Read Section 9.4 in EOPL.
The sameFringe problem is a classic illustration of coroutine behavior. The fringe of a binary tree is the list of leaves encountered in a preorder traversal of a tree. We assume that the values at the leaves are integers greater than 0. For example, the fringes of both the following trees:
are:
1 2 3 4 5 6The easy way to determine if two binary trees have the same fringe is to compute the fringe of each tree producing two lists of numbers and then test these two lists for equality. This solution is far from being efficient as it must traverse both trees, store the fringes in intermediate lists, and then compare them. This may be a complete waste of time if the two trees differ in the value of the first node in their fringe lists. (For example, if the second tree had a 7 in the leftmost node.) A much better solution is to set up two coroutines for traversing each tree in preorder. When a leaf is encountered during the traversal of the first tree, we store the continuation in a local variable, and resume the traversal of the second tree. When a leaf is encountered during this latter traversal, we also store the continuation in a local variable, and compare the values of the two leaves.

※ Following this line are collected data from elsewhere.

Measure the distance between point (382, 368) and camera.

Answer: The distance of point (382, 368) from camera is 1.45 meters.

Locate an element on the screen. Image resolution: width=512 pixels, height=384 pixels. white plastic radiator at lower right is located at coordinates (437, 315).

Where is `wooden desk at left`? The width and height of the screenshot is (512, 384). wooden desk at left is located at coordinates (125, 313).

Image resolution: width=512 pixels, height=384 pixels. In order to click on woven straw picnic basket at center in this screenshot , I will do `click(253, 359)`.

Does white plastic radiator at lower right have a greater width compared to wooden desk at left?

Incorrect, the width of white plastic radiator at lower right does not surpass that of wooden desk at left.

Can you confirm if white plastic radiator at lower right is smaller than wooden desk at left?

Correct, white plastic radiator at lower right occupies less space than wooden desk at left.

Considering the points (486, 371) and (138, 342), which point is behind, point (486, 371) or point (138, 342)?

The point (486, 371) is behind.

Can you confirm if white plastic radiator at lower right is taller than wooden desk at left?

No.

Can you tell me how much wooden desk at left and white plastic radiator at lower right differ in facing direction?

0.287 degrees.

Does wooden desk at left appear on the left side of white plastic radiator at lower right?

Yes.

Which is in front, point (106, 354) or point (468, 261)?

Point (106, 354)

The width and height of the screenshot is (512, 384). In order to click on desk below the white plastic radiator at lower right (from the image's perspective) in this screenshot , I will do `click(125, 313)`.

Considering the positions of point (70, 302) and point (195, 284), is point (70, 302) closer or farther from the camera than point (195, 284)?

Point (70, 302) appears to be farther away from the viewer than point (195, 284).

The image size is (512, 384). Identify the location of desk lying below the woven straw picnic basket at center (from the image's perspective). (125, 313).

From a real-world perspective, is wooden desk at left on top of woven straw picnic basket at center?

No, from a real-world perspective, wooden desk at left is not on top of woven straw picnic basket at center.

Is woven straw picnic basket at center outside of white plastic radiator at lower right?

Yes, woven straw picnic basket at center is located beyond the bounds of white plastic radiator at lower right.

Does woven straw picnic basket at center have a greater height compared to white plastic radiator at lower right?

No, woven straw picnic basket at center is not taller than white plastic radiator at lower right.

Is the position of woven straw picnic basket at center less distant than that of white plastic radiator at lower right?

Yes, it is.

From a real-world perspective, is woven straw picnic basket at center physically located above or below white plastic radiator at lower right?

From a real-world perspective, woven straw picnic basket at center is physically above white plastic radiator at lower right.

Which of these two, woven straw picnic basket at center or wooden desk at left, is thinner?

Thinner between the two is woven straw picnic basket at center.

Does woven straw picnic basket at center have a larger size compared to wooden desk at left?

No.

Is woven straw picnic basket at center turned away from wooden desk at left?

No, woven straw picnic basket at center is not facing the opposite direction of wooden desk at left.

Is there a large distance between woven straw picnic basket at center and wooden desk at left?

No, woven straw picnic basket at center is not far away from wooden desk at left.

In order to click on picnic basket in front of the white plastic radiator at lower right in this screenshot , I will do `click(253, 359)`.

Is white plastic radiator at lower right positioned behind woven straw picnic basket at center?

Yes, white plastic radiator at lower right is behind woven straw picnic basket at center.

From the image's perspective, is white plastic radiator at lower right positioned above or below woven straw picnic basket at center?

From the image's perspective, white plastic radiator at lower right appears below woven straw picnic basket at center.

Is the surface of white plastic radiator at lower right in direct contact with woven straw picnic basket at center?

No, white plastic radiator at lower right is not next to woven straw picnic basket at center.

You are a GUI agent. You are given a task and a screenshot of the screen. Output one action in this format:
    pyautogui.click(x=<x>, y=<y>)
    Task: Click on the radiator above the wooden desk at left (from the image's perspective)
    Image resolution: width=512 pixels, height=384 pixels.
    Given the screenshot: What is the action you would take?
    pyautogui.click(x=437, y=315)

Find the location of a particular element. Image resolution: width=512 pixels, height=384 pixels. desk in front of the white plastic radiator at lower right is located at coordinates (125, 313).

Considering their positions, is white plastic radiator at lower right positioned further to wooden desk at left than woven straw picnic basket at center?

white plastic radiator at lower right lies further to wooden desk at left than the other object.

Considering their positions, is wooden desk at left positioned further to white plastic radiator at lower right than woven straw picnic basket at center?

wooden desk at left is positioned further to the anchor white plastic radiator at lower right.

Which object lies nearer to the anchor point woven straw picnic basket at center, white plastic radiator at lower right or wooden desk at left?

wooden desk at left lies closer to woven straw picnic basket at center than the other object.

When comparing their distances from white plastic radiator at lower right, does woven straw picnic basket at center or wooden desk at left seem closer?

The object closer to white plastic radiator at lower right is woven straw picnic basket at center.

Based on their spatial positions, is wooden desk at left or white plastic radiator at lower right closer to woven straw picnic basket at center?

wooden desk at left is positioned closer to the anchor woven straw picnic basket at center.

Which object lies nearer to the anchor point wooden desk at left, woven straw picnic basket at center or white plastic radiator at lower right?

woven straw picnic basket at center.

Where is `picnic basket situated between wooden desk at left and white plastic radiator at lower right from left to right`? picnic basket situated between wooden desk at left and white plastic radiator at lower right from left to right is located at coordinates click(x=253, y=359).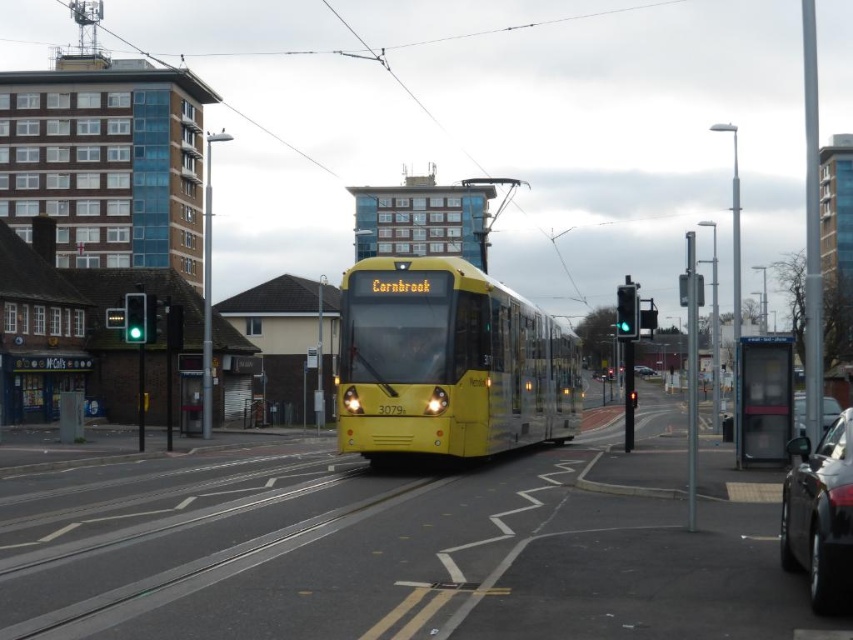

If they are equal we resume the traversals. Otherwise, we have determined that the two trees do not have the same fringe and we can immediately terminate the program. This solution can be expressed in Scheme as follows:
(define sameFringe
(lambda (tree1 tree2)
(let ((gen1 (make-generator tree1))
(gen2 (make-generator tree2)))
(driver gen1 gen2))))
(define driver
(lambda (gen1 gen2)
(let ((leaf1 (gen1))
(leaf2 (gen2)))
(if (= leaf1 leaf2)
(if (zero? leaf1)
#t
(driver gen1 gen2))
#f))))
(define make-generator
(lambda (tree)
(letrec ((caller '*)
(generate-leaves
(lambda ()
(letrec ((loop (lambda (tree)
(if (leaf? tree)
(call/cc (lambda (genrest)
(set! generate-leaves
(lambda () (genrest '*)))
(caller tree)))
(begin (loop (car tree))
(loop (cadr tree)))))))
(loop tree)))))
(lambda ()
(call/cc (lambda (k)
(set! caller k)
(generate-leaves)
(caller 0)))))))
;; abstract data type for tree
(define leaf? number?)
(define subtree? pair?)
(define tree1 '(((((((((((((1 2) 3) 4) 5) 6) 7) 8) 9) 10) 11) 12) 13) 14))
(define tree2 '(1 (2 (3 (4 (5 (6 (7 (8 (9 (10 (11 (12 (13 14))))))))))))))
(define tree3 '(2 (1 (3 (4 (5 (6 (7 (8 (9 (10 (11 (12 (13 14))))))))))))))
or if you prefer continuation-passing style:
(define sameFringeCPS
(lambda (tree1 tree2 k)
(make-generatorCPS tree1 (lambda (gen1)
(make-generatorCPS tree2 (lambda (gen2)
(driverCPS gen1 gen2 k)))))))
(define driverCPS
(lambda (gen1 gen2 k)
(gen1 (lambda (leaf1)
(gen2 (lambda (leaf2)
(if (= leaf1 leaf2)
(if (zero? leaf1)
(k #t)
(driverCPS gen1 gen2 k))
(k #f))))))))
(define make-generatorCPS
(lambda (tree k)
(letrec ((caller '*)
(generate-leaves
(lambda (k)
(letrec ((loop (lambda (tree genrest)
(if (leaf? tree)
(begin
(set! generate-leaves
(lambda (k) (genrest '*)))
(caller tree))
(loop (car tree) (lambda (d)
(loop (cadr tree) genrest)))))))
(loop tree k)))))
(k (lambda (k)
(set! caller k)
(generate-leaves (lambda (d) (caller 0))))))))
;; abstract data type for tree
(define leaf? number?)
(define subtree? pair?)
(define tree1 '(((((((((((((1 2) 3) 4) 5) 6) 7) 8) 9) 10) 11) 12) 13) 14))
(define tree2 '(1 (2 (3 (4 (5 (6 (7 (8 (9 (10 (11 (12 (13 14))))))))))))))
(define tree3 '(2 (1 (3 (4 (5 (6 (7 (8 (9 (10 (11 (12 (13 14))))))))))))))
Your job is to write the solution in Java.